Problem description — For every line in the entries that contains "fval", show the whole line.

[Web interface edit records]
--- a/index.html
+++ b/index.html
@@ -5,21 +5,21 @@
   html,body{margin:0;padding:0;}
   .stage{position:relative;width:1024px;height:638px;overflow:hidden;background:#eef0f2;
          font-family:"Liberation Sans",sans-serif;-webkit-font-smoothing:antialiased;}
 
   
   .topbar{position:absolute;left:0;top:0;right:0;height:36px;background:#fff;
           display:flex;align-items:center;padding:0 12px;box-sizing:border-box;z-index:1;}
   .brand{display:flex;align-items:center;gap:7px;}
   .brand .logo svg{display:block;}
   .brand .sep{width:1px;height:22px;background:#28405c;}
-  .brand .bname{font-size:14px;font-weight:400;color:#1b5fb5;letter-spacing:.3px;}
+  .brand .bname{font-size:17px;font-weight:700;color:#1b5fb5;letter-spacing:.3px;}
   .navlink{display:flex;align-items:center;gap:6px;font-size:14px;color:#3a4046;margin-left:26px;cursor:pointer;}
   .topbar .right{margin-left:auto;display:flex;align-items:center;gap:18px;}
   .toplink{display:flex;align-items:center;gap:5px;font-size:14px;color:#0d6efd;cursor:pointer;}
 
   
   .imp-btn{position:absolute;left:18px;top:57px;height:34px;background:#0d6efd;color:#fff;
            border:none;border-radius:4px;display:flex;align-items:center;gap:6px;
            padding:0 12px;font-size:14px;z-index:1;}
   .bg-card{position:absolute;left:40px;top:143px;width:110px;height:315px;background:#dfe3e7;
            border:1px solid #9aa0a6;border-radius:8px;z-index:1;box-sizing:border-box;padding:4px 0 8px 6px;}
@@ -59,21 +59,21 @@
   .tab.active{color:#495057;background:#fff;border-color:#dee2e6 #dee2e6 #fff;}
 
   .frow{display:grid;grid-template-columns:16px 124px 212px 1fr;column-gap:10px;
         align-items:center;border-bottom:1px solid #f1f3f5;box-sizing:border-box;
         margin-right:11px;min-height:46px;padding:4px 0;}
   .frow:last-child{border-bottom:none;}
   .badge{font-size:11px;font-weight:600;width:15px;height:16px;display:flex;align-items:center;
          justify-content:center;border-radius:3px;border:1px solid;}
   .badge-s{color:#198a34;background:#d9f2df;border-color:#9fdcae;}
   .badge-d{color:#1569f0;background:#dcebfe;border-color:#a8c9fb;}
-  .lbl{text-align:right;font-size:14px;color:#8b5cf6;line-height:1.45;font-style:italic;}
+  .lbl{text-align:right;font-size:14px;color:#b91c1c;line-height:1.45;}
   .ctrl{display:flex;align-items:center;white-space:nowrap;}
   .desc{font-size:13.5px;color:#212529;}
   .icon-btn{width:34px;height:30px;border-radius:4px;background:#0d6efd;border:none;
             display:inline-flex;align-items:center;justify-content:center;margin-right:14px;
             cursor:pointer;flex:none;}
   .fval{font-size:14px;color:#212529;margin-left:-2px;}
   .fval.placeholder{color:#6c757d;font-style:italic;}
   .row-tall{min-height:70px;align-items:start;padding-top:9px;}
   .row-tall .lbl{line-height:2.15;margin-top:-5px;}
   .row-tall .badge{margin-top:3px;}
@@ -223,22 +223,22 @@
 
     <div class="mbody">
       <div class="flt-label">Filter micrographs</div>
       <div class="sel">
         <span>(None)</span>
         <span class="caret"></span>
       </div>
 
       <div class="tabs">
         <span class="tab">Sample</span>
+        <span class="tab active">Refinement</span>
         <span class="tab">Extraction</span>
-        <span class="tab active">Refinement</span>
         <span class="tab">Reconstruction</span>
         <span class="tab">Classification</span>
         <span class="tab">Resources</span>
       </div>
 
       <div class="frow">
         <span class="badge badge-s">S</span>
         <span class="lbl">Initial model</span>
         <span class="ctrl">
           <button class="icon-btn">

...

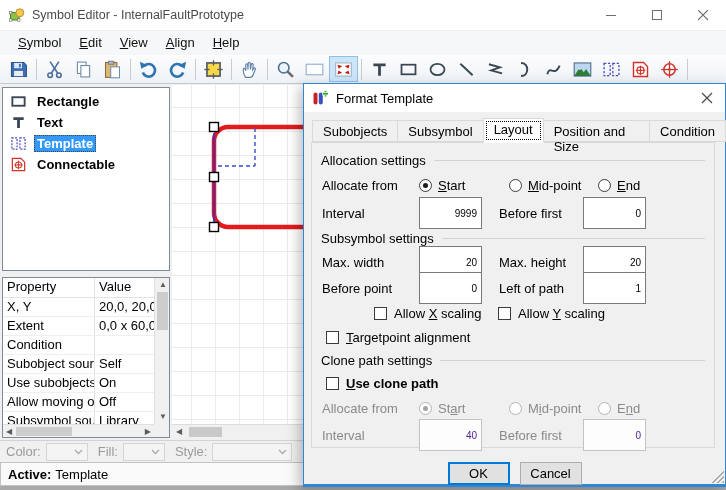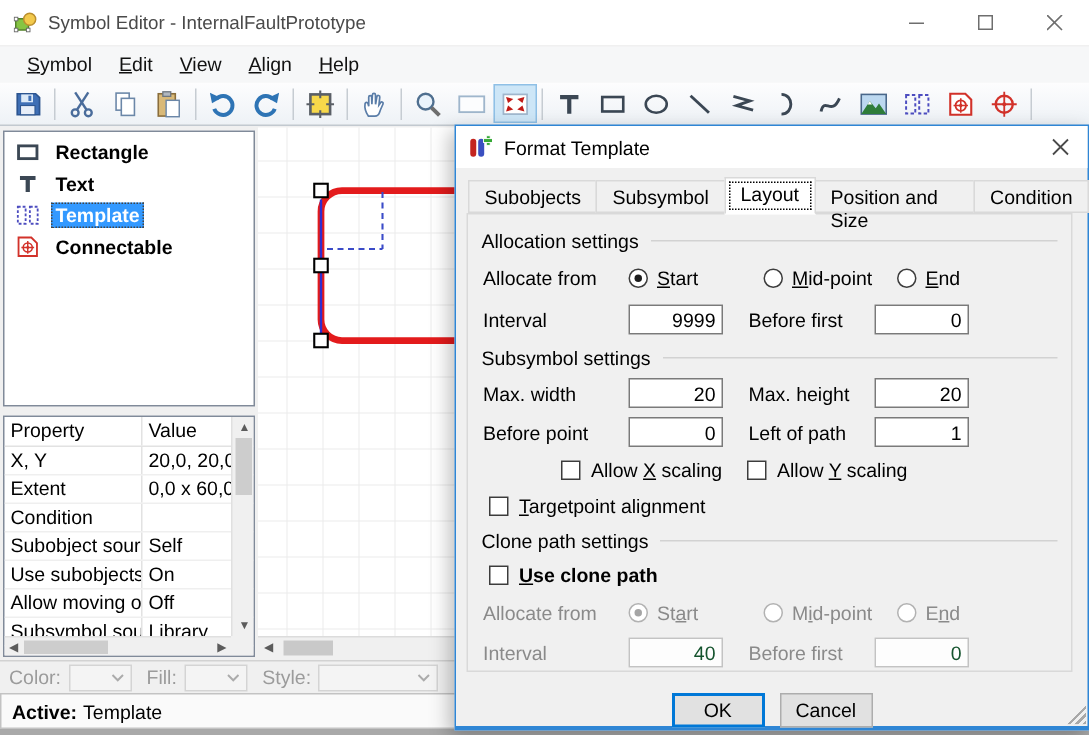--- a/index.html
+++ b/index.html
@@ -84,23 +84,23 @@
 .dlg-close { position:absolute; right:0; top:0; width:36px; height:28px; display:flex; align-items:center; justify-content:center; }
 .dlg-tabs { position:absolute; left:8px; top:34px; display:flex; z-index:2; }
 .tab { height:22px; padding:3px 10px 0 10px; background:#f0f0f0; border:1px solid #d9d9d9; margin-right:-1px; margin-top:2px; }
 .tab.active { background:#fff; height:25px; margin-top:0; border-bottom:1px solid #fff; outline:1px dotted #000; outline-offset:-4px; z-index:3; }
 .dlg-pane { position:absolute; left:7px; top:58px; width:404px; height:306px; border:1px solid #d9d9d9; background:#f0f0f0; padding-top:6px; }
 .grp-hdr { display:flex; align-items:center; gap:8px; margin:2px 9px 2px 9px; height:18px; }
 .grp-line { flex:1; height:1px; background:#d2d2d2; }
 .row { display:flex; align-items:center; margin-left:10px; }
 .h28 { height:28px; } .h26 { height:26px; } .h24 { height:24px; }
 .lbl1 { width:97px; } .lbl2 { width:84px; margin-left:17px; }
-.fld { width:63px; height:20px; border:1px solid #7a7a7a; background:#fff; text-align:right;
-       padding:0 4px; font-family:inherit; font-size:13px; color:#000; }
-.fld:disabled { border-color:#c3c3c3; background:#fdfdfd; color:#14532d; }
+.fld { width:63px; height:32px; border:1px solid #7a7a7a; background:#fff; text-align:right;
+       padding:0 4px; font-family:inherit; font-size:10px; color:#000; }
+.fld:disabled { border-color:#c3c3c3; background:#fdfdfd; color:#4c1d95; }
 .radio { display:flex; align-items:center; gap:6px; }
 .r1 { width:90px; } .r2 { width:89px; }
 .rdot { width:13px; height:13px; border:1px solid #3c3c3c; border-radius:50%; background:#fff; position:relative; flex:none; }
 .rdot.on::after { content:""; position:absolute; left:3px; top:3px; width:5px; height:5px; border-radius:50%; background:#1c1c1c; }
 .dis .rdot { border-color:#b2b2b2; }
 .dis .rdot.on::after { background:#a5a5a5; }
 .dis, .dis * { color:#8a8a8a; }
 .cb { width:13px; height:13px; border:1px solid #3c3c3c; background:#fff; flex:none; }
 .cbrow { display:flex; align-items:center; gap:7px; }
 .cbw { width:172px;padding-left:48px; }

...

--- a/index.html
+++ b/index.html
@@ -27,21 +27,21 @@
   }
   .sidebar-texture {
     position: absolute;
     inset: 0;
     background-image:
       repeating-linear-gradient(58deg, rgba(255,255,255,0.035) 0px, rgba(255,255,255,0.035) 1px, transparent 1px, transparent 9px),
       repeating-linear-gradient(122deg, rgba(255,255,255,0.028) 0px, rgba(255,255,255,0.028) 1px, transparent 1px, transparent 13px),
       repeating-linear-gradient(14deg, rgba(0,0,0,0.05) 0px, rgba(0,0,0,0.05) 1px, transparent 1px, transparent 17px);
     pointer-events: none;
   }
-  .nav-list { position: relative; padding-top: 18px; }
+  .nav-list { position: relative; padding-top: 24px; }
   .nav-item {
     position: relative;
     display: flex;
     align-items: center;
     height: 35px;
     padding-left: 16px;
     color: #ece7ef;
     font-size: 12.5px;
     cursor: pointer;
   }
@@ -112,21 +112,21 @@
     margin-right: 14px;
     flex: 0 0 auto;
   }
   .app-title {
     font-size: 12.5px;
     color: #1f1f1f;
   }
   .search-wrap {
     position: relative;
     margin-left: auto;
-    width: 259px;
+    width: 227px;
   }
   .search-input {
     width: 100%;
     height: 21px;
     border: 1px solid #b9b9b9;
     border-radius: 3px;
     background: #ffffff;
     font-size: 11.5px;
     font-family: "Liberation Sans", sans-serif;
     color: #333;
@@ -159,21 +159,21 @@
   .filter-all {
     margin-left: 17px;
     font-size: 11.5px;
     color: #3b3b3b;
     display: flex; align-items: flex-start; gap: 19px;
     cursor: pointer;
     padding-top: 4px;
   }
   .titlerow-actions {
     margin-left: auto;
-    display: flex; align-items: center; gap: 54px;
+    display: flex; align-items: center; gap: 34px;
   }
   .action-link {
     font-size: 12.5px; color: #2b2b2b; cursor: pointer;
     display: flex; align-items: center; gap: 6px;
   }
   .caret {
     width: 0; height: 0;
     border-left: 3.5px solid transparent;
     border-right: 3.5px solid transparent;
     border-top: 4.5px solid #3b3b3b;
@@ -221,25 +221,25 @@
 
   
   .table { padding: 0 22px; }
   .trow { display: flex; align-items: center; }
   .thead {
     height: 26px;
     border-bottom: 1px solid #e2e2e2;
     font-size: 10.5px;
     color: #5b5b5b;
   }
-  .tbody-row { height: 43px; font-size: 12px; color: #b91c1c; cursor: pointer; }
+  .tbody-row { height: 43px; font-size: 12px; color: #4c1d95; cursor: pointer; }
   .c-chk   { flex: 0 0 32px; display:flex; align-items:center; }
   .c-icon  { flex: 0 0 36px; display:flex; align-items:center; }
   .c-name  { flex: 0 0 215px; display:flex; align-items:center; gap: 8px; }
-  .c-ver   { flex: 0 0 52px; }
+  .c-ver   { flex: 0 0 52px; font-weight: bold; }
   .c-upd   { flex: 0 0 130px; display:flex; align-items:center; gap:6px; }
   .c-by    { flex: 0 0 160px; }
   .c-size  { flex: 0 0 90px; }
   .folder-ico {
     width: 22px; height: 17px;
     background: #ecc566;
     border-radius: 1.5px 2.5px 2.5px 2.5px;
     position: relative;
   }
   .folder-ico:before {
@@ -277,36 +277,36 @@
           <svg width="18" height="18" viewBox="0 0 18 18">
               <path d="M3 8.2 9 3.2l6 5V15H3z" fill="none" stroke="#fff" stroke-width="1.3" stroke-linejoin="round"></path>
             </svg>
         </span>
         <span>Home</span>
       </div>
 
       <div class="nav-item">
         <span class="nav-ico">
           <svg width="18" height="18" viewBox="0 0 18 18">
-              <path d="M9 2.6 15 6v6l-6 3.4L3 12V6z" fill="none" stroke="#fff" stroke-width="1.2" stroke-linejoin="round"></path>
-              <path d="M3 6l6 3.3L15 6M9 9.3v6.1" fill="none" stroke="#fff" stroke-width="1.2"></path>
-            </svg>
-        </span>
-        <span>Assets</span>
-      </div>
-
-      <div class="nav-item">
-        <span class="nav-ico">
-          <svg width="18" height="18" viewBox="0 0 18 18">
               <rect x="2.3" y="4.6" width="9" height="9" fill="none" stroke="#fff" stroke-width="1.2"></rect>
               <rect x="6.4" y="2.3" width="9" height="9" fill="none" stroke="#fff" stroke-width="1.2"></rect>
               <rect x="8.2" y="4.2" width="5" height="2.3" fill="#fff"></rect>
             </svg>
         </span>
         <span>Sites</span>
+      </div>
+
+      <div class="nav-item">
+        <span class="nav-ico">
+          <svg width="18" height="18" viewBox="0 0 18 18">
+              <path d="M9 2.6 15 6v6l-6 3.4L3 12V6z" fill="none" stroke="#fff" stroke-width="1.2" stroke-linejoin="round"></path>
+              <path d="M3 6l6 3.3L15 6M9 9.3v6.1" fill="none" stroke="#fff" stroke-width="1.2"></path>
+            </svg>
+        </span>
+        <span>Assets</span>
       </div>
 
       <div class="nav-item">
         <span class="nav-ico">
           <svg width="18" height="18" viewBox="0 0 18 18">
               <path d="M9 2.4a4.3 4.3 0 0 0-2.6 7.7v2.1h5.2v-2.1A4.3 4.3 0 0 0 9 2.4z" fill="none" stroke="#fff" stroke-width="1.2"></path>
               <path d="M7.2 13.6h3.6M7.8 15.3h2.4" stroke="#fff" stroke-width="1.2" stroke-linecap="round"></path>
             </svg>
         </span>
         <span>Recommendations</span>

Written response —
   .fval{font-size:14px;color:#212529;margin-left:-2px;}
   .fval.placeholder{color:#6c757d;font-style:italic;}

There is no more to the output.